**Description of the task**: Put the lines from the start of the entries through the line containing "genus: Solanum" into a JSON list of strings, one string per line, leaving out blank lines.

Extracted records:
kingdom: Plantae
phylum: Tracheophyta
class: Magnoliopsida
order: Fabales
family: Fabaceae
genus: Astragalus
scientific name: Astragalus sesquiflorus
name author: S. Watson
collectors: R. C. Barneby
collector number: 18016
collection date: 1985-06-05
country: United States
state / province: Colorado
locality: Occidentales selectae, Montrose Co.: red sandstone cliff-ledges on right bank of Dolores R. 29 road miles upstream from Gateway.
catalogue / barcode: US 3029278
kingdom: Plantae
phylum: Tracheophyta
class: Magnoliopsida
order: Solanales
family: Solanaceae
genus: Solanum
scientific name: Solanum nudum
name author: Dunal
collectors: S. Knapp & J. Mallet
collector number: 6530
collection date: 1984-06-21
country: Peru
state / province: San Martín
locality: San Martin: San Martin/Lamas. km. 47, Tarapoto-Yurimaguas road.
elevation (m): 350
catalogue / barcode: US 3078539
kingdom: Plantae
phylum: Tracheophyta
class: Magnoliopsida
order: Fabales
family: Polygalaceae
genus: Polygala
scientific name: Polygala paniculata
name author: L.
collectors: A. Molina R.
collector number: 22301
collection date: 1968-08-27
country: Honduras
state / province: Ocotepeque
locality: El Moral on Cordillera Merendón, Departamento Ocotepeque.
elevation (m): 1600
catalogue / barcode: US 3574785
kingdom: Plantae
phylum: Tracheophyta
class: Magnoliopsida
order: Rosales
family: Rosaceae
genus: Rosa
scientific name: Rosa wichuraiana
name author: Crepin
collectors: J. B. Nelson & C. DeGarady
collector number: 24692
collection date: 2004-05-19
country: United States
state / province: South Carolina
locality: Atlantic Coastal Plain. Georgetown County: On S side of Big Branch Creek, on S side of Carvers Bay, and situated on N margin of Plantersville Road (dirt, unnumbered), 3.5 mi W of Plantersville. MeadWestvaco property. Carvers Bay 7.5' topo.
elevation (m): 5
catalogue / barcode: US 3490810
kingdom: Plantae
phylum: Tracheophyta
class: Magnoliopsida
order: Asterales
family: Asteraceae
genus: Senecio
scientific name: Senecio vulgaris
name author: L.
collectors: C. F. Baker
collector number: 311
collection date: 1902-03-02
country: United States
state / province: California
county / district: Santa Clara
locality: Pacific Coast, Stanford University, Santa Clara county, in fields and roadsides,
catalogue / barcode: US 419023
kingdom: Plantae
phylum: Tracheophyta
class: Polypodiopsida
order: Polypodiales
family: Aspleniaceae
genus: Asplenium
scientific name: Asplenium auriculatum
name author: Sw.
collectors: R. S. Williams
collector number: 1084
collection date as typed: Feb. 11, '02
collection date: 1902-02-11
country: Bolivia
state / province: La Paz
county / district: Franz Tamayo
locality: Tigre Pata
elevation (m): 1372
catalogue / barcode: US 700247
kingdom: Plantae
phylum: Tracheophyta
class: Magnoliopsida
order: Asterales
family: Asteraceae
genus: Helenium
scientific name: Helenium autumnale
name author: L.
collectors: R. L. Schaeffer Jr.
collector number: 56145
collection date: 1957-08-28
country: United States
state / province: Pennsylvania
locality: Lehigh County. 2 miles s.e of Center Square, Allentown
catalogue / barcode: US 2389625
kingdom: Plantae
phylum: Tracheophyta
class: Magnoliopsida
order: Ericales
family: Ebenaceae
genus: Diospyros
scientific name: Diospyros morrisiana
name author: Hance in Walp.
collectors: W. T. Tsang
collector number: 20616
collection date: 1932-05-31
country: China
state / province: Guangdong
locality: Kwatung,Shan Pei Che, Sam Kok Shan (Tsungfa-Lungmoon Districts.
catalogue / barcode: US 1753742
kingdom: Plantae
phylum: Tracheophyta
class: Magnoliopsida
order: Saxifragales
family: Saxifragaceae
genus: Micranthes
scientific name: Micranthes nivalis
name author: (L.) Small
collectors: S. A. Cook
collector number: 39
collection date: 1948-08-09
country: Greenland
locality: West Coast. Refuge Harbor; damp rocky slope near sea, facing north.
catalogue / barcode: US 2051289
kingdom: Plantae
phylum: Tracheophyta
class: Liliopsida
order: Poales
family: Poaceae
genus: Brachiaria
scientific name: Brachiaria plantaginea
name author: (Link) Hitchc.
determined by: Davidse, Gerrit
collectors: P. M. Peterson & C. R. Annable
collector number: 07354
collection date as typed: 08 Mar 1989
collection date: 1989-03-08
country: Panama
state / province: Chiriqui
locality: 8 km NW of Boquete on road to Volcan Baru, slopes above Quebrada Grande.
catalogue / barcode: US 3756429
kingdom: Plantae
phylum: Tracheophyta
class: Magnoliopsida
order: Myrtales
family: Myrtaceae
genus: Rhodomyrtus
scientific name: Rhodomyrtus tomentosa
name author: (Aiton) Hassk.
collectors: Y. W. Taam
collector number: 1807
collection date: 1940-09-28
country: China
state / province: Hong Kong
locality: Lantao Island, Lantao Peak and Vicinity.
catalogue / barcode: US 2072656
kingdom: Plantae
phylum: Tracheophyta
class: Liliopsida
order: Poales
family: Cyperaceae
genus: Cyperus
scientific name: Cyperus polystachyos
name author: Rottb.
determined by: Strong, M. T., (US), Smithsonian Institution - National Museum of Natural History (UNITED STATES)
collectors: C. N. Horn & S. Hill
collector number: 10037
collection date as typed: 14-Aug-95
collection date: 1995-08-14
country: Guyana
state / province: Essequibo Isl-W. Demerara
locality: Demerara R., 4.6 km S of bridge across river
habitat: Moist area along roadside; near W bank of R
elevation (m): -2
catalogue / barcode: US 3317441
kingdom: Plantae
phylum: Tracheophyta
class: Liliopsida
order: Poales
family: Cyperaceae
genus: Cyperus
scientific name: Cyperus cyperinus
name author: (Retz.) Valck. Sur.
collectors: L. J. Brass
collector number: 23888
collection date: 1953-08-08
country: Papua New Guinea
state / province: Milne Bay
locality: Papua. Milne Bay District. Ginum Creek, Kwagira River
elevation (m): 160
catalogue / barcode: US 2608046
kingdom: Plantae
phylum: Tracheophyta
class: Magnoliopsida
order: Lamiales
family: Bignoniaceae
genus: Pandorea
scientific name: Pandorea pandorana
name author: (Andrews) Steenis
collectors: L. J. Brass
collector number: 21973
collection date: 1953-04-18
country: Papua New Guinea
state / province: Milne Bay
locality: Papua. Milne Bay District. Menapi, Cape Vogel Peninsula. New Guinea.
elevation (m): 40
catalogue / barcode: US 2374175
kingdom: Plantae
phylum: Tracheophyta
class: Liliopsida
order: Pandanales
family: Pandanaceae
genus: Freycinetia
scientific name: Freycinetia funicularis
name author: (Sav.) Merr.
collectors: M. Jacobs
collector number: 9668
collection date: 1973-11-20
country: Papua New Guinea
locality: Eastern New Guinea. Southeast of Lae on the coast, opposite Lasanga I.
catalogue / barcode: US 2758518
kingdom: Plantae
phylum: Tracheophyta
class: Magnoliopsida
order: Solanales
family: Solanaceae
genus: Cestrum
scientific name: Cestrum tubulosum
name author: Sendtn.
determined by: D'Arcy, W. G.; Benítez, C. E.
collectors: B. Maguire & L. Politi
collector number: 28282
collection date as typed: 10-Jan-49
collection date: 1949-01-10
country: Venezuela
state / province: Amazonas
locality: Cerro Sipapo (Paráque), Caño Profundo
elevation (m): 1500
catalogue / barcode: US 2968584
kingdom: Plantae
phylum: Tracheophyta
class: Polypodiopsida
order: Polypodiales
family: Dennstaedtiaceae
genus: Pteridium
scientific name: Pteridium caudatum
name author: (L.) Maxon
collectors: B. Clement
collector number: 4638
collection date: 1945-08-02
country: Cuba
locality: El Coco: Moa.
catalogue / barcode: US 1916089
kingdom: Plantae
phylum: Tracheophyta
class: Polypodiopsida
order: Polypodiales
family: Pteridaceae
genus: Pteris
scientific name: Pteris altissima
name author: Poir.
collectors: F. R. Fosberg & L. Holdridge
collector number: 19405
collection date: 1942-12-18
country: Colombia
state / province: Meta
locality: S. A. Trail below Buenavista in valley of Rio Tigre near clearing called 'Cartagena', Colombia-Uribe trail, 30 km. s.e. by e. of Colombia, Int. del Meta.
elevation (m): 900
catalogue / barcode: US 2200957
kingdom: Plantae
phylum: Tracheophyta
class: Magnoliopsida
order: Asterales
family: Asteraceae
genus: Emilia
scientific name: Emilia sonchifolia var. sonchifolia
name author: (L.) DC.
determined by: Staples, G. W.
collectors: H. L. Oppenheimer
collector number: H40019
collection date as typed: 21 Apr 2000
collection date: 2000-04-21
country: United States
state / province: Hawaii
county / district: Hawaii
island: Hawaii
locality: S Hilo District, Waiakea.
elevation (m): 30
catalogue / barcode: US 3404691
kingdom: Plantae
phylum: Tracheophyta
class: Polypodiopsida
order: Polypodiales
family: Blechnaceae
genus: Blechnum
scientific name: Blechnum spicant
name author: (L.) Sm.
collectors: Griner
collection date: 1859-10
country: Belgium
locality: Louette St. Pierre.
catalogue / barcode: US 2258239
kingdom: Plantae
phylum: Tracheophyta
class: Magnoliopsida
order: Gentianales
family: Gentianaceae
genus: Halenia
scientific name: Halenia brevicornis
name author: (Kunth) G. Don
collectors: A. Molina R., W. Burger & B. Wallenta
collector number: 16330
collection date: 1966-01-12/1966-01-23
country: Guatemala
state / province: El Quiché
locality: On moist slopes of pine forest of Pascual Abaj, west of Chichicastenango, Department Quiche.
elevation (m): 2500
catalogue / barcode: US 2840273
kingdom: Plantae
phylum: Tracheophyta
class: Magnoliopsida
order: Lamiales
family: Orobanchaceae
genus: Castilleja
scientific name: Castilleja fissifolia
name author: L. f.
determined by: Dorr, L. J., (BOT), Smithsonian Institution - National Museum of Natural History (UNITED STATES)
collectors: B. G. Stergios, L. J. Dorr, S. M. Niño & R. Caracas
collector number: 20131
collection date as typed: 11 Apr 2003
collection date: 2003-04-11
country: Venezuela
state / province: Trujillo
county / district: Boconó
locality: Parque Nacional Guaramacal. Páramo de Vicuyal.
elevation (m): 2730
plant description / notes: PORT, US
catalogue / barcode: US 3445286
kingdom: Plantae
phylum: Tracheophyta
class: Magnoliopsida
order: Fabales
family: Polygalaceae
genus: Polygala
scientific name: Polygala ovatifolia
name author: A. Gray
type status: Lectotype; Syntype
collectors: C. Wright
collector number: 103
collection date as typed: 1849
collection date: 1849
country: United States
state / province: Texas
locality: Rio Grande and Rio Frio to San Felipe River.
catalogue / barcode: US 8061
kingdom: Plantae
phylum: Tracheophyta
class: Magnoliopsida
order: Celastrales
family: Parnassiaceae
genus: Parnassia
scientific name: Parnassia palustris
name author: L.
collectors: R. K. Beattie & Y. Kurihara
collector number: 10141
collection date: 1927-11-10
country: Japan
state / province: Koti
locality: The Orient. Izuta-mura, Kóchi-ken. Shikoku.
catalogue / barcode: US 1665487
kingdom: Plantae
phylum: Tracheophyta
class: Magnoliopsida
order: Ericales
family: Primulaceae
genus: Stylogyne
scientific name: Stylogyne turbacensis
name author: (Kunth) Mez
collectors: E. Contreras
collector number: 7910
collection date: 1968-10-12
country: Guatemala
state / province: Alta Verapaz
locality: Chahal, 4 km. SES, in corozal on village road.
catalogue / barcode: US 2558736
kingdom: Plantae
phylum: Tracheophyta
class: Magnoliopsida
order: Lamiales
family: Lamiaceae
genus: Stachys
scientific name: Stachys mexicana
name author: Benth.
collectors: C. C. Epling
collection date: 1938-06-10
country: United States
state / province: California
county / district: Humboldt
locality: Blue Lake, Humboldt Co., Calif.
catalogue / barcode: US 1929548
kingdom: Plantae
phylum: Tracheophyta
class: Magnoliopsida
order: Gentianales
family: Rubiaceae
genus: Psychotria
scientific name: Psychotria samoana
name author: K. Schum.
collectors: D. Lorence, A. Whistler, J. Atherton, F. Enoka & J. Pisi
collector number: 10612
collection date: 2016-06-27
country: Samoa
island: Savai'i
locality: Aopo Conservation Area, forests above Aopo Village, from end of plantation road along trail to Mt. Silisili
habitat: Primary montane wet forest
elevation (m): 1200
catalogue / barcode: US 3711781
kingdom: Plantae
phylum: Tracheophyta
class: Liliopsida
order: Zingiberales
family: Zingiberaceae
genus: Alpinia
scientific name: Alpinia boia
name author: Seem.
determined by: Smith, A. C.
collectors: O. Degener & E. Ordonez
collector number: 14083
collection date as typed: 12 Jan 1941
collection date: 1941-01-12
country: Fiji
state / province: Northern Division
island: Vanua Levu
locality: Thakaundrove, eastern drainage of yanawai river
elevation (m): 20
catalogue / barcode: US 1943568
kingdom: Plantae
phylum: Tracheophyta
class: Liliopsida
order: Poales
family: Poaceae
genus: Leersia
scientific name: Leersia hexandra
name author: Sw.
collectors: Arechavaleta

**The solution**:
[
  "kingdom: Plantae",
  "phylum: Tracheophyta",
  "class: Magnoliopsida",
  "order: Fabales",
  "family: Fabaceae",
  "genus: Astragalus",
  "scientific name: Astragalus sesquiflorus",
  "name author: S. Watson",
  "collectors: R. C. Barneby",
  "collector number: 18016",
  "collection date: 1985-06-05",
  "country: United States",
  "state / province: Colorado",
  "locality: Occidentales selectae, Montrose Co.: red sandstone cliff-ledges on right bank of Dolores R. 29 road miles upstream from Gateway.",
  "catalogue / barcode: US 3029278",
  "kingdom: Plantae",
  "phylum: Tracheophyta",
  "class: Magnoliopsida",
  "order: Solanales",
  "family: Solanaceae",
  "genus: Solanum"
]